# Stud Muffin



## luvMyBRT (Mar 8, 2010)

My 9 month old stud muffin after a recent groom. 









"....you lookin' at me??!!"

....."cause I can't really tell"..... LOL!

Man, I love this dog!


----------



## rannmiller (Jun 27, 2008)

How does he see? haha!


----------



## DaneMama (Jun 27, 2008)

That's too funny! Thanks for sharing...he is such a good looking boy!


----------



## luvMyBRT (Mar 8, 2010)

Thanks you guys! :tongue:

You'd be surprised how well he actually can "see" through all that. When it's down he gets around no problem at all. However, most of the time I have his fall pulled up into his little sumo wrestler pony tail. LOL..... 
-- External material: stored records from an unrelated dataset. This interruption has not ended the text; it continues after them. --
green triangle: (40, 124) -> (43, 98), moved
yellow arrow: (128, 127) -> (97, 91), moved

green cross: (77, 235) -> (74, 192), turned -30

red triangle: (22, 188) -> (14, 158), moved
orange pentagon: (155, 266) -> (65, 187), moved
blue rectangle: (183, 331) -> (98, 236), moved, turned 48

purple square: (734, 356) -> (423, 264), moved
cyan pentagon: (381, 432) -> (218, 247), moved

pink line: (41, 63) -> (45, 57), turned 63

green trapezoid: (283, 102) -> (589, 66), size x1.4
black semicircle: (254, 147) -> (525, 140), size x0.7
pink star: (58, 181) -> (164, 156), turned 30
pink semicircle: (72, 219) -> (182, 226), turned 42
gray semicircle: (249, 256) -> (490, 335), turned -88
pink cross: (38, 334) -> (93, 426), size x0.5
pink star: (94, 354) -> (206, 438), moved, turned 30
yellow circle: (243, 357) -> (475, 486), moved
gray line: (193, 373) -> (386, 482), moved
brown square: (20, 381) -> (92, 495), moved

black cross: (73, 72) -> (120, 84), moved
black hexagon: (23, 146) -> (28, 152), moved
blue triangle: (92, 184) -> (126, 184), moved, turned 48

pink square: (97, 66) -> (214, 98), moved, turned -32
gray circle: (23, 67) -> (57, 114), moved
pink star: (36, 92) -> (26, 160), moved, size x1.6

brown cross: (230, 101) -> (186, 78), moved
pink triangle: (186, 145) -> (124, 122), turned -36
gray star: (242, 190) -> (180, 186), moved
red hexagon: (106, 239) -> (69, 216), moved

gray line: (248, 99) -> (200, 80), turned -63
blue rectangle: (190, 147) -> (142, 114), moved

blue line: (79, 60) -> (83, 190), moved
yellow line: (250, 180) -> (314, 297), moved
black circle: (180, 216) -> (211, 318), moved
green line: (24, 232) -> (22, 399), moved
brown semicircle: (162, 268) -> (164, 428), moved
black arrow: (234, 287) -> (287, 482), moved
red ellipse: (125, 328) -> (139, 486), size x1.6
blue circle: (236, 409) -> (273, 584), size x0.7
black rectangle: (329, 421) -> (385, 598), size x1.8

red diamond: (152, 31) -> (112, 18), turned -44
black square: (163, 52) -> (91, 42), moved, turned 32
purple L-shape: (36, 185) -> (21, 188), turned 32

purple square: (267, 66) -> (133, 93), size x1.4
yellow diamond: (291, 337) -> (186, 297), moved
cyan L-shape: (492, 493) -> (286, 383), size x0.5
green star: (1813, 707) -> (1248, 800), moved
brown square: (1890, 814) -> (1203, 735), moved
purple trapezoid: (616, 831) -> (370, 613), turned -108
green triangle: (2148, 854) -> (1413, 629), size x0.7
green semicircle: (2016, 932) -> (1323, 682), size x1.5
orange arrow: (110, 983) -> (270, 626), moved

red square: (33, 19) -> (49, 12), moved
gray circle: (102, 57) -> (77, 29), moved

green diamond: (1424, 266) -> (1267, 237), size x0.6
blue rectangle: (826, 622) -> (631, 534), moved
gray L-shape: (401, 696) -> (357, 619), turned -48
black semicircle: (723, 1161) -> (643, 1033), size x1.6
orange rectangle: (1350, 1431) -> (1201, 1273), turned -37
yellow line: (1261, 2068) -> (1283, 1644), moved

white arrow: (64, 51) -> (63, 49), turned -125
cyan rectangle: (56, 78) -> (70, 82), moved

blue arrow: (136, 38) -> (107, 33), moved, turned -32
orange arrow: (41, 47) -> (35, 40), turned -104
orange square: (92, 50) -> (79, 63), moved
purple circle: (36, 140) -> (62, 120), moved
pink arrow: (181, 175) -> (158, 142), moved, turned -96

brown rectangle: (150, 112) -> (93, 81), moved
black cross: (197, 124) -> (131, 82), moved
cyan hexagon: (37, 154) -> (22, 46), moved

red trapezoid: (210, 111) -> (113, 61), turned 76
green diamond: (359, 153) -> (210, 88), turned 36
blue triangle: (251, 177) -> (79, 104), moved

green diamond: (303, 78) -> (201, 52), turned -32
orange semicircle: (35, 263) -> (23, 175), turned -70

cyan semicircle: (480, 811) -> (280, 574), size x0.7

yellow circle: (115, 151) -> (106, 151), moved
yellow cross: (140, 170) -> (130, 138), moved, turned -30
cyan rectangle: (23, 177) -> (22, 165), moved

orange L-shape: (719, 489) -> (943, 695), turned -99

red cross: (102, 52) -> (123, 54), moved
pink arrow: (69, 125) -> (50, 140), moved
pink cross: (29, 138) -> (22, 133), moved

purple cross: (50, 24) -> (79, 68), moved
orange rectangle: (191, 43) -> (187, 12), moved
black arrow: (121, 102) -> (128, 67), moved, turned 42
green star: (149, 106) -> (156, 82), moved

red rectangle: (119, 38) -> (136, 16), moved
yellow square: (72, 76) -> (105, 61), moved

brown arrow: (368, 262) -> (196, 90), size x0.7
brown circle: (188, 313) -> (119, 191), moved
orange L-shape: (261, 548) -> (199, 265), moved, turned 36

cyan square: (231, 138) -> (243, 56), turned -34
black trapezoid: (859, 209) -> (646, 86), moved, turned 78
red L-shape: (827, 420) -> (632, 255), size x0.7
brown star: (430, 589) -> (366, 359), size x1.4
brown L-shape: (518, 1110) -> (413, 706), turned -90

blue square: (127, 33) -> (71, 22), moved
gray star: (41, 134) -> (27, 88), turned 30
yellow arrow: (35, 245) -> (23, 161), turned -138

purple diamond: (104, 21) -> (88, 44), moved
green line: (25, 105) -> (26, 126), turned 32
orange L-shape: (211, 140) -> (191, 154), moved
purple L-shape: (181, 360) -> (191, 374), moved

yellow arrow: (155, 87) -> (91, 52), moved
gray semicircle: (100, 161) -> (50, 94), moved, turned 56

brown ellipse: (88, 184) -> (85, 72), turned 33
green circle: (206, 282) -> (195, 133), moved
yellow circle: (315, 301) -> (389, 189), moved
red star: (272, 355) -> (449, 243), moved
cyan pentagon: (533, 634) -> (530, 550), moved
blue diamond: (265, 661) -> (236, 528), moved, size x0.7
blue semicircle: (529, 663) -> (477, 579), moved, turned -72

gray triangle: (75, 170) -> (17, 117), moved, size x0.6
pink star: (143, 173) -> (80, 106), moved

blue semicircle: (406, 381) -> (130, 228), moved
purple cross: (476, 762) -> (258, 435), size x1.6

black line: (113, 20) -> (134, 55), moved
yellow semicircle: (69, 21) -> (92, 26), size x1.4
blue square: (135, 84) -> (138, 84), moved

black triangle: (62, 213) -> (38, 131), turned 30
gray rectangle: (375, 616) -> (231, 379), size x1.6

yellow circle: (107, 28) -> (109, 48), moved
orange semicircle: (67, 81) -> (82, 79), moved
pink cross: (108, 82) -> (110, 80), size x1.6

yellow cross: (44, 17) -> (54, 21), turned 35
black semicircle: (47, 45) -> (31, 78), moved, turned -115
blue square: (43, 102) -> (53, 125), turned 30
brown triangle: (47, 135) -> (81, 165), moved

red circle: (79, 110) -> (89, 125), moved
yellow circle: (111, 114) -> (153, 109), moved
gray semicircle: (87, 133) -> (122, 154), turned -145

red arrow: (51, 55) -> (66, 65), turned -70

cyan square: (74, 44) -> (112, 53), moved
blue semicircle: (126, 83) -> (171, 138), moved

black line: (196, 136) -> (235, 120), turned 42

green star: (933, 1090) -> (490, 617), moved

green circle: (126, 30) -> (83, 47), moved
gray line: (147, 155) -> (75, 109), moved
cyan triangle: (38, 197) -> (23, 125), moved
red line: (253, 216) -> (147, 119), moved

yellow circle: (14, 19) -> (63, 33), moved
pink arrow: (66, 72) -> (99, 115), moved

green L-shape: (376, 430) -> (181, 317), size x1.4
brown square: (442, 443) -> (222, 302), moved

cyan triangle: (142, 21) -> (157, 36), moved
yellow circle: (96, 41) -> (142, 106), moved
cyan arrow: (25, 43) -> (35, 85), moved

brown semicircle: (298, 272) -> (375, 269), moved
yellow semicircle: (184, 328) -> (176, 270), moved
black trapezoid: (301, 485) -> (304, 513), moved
It's so funny because people who don't know the Black Russian Terrier breed (which is most) have no idea about their hair, the hair cut, how owners will pull the fall up in to a pony tail or braid, etc....so we get some funny comments. But for the most part people just love him....and always want to pet him. My friend who has Duncan's sister will actually french braid her fall. It's pretty cute.... :lol:


----------



## mischiefgrrl (Oct 28, 2010)

Cute! You should see if there's a website for dogs that look like Justin Bieber :becky:


----------



## Boxers&Pom's Mom (Jan 17, 2011)

Can he see? LOL I can not see his eyes! He is so cute!


----------



## luvMyBRT (Mar 8, 2010)

mischiefgrrl said:


> You should see if there's a website for dogs that look like Justin Bieber :becky:


ound:ound:ound:

But Duncan is waaaaay better looking and much much cooler!!


----------



## Unosmom (May 3, 2009)

Duncan looks very dashing


----------



## Ania's Mommy (Feb 8, 2009)

He's so cute! Er... strapping and manly I mean. :tongue1: I wish I could pull off the pony tail on the top of my head like Duncan usually does. Damn bangs always gettin' in the way! I feel ya, bro!


----------



## spookychick13 (Jan 26, 2010)

I love him, he's so awesome.


----------



## CorgiPaws (Mar 31, 2009)

What a good lookin' boy!!:biggrin1:


----------



## Khan (Jan 17, 2010)

OMG, That caption is perfect!! He is a very handsome boy!


----------